50 Fla. L. Weekly D526a
STATE OF FLORIDA, Appellant, v. GERSON CONTRERAS SARAVIA, Appellee. 4th District. Case No. 4D2024-0371. February 26, 2025. Appeal from the County Court for the Seventeenth Judicial Circuit, Broward County; Kenneth A. Gottlieb, Judge; L.T. Case No. 23-007751-MU10A. Counsel: James Uthmeier, Attorney General, Tallahassee, and Anesha Worthy, Senior Assistant Attorney General, West Palm Beach, for appellant. Michael G. Salazar, Jr. of The Salazar Law Firm, P.A., Fort Lauderdale, for appellee.
(DAMOORGIAN, J.) The State of Florida appeals the county court’s order granting Gerson Contreras Saravia’s (“Defendant”) motion to suppress all evidence relating to his DUI arrest. The county court granted the motion to suppress after finding that law enforcement lacked probable cause to arrest Defendant. For the reasons outlined below, we reverse.
By way of background, Defendant was arrested and charged with four misdemeanor DUI-related offenses arising out of a crash involving a motor vehicle registered to Defendant. Defendant moved to suppress all evidence relating to his arrest, arguing that law enforcement lacked probable cause to arrest him because: (1) none of the officers at the scene had observed Defendant driving the vehicle; (2) law enforcement had not named any witnesses to the crash; (3) the unnamed witnesses’ statement to law enforcement constituted inadmissible hearsay; and (4) no other evidence established Defendant as the driver of the vehicle at the time of the crash.
At the hearing on the motion to suppress, the State presented the testimony of the three officers who had responded to the scene, along with the officers’ bodycam videos. The State’s evidence established that during the early morning hours on the date of Defendant’s arrest, a vehicle registered to Defendant had crashed into a pet grooming business located in a shopping plaza. Earlier that evening, Defendant had driven the vehicle to a bar located in the same shopping plaza. The manager of the bar called 911 to report the accident. Ultimately, the three officers arrived on the scene. By the time the officers arrived, Defendant’s vehicle had been moved from its location where the accident occurred. Defendant was standing near the vehicle with two other individuals. The officers did not witness the accident or observe Defendant behind the wheel of the vehicle.

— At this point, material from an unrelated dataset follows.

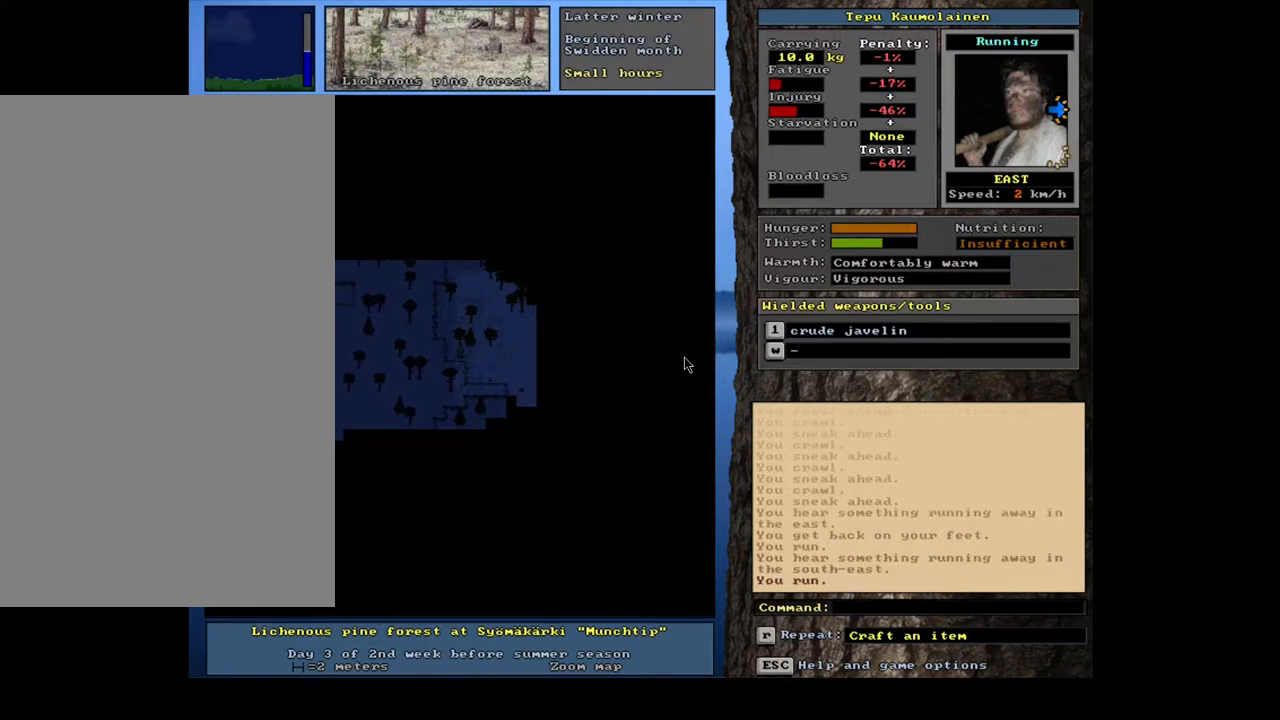
{"keys": ["ctrl_l"], "mouse": [], "events": [[17, "num6", "down"], [133, "num6", "up"], [267, "num6", "down"], [367, "num6", "up"]]}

The officers in combination testified that when they arrived at the scene, the bar manager identified himself as the person who had reported the accident and identified Defendant as the owner of the vehicle involved in the accident. The bar manager also told the officers that he had not witnessed the accident and that his security guard was the person who had reported the accident to him. The officers did not have the bar manager’s name, although one of the officers was acquainted with the manager and represented that he could, if given the opportunity, provide the manager’s name and telephone number. The bar manager’s interaction with the officers was recorded on the bodycam videos.

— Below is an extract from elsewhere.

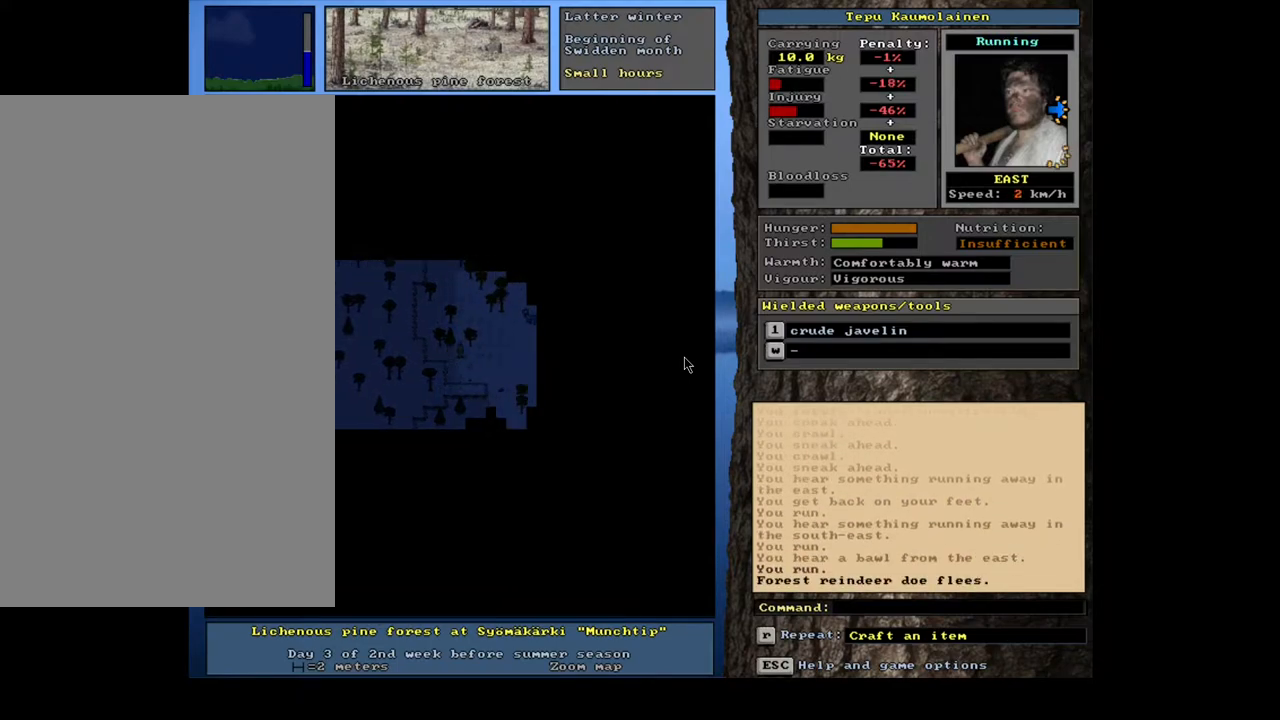
{"keys": ["ctrl_l"], "mouse": [], "events": []}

After speaking with the bar manager, the officers commenced an accident investigation to determine the cause of the crash. Defendant told the deputies that he did not know how the crash happened and could not remember whether he was driving the vehicle at the time of the crash. Defendant had the keys to the vehicle in his pocket, and the vehicle was registered in his name. The officers also spoke to the security guard who reported that he had heard the crash and saw Defendant initially attempt, unsuccessfully, to drive the vehicle away. Thereafter, the security guard saw Defendant exit the driver’s side of the vehicle, while two companions got out of the front passenger side and backseat of the vehicle, respectively. The security guard declined to provide his name. Based on the foregoing, the officers determined that Defendant was the driver of the vehicle at the time of the crash. One of the officers administered field sobriety test exercises upon Defendant and, after detecting numerous signs of impairment, arrested Defendant for DUI.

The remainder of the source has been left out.